■ **SUPPLIED ENTRIES**
====================

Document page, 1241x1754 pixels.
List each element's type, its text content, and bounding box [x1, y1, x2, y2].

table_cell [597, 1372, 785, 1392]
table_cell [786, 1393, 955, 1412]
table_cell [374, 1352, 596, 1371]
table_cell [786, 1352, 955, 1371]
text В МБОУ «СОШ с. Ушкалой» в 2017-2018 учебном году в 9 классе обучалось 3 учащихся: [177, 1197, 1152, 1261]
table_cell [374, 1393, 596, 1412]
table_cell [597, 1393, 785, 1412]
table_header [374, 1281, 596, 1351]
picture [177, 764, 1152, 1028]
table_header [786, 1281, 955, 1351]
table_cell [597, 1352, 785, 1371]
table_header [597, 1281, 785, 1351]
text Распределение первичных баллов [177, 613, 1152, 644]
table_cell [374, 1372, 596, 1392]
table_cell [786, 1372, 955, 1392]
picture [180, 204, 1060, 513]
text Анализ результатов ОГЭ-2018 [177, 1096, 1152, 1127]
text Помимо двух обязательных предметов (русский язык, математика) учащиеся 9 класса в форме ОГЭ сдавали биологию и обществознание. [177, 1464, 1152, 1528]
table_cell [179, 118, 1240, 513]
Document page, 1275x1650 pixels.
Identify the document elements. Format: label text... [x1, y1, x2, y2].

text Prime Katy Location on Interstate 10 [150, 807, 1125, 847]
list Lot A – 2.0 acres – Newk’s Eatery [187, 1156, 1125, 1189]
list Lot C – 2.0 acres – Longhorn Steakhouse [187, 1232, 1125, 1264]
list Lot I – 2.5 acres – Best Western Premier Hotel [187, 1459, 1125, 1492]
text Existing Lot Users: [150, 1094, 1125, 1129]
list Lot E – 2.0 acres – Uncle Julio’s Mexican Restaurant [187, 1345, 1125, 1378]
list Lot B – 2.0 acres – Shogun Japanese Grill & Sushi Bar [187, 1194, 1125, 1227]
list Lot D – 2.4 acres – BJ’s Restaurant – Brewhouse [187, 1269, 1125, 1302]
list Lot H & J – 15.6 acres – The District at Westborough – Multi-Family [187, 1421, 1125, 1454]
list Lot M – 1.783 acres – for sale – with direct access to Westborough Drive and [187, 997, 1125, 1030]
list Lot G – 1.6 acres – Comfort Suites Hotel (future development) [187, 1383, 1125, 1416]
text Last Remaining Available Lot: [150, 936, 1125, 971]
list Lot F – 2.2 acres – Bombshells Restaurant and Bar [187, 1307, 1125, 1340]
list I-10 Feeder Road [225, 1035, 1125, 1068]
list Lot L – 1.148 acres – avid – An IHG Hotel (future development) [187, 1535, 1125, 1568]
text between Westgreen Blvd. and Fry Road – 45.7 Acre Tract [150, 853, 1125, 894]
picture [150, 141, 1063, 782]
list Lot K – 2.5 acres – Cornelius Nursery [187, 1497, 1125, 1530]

====================

■ **PROBLEM TO SOLVE**
Quote exactly the lines running from the start of the listing above through the line where "table_cell [374, 1352, 596, 1371]" is found, and output no other lines.

■ **ANSWER SPACE**
Document page, 1241x1754 pixels.
List each element's type, its text content, and bounding box [x1, y1, x2, y2].

table_cell [597, 1372, 785, 1392]
table_cell [786, 1393, 955, 1412]
table_cell [374, 1352, 596, 1371]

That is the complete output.